> **What is expected**
Only a number is wanted here: the count of lines in the entries below that contain the word "Exclusion".

Top of Material for the task

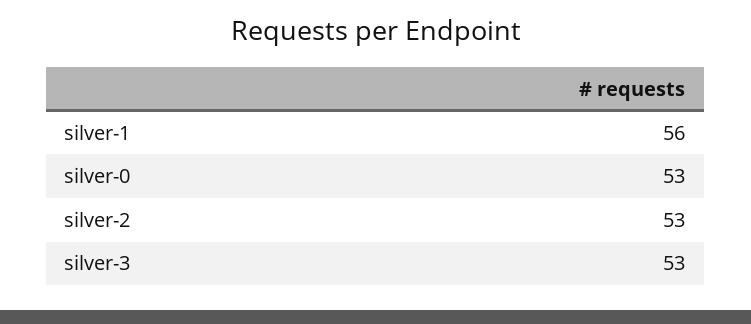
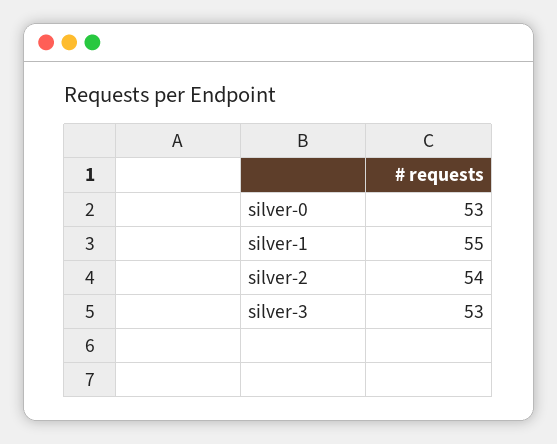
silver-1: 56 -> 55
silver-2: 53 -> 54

Bottom of Material for the task
Top of Material for the task

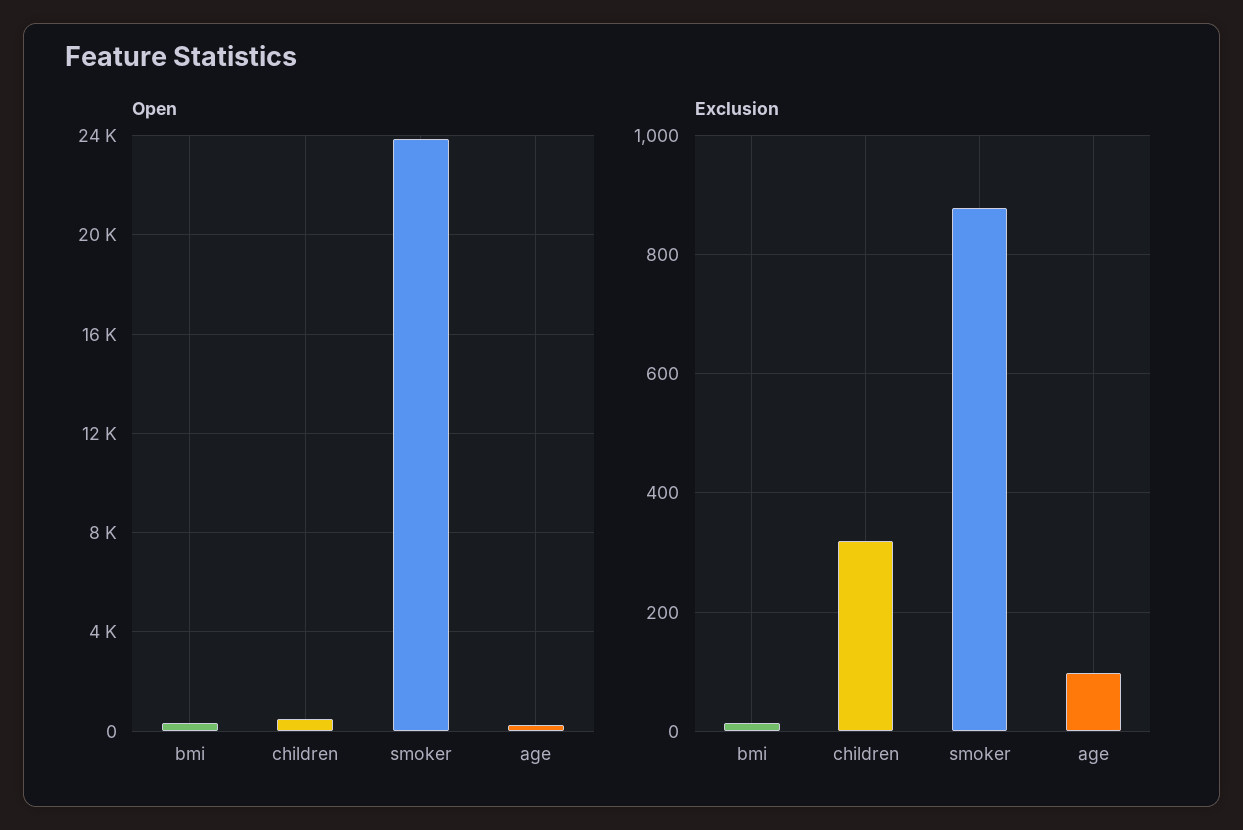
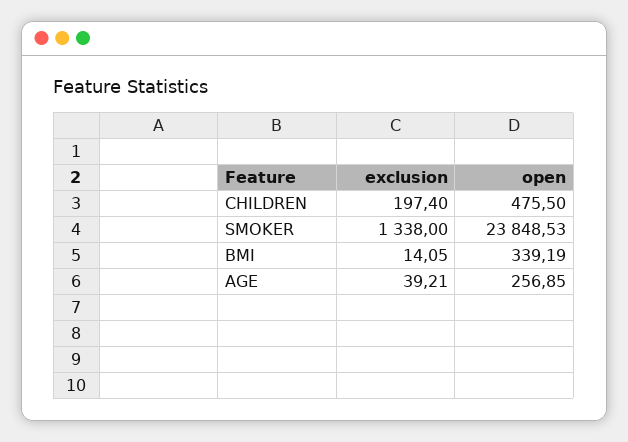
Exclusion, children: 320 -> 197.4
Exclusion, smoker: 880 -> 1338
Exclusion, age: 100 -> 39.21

Bottom of Material for the task

> **Finished exercise**
3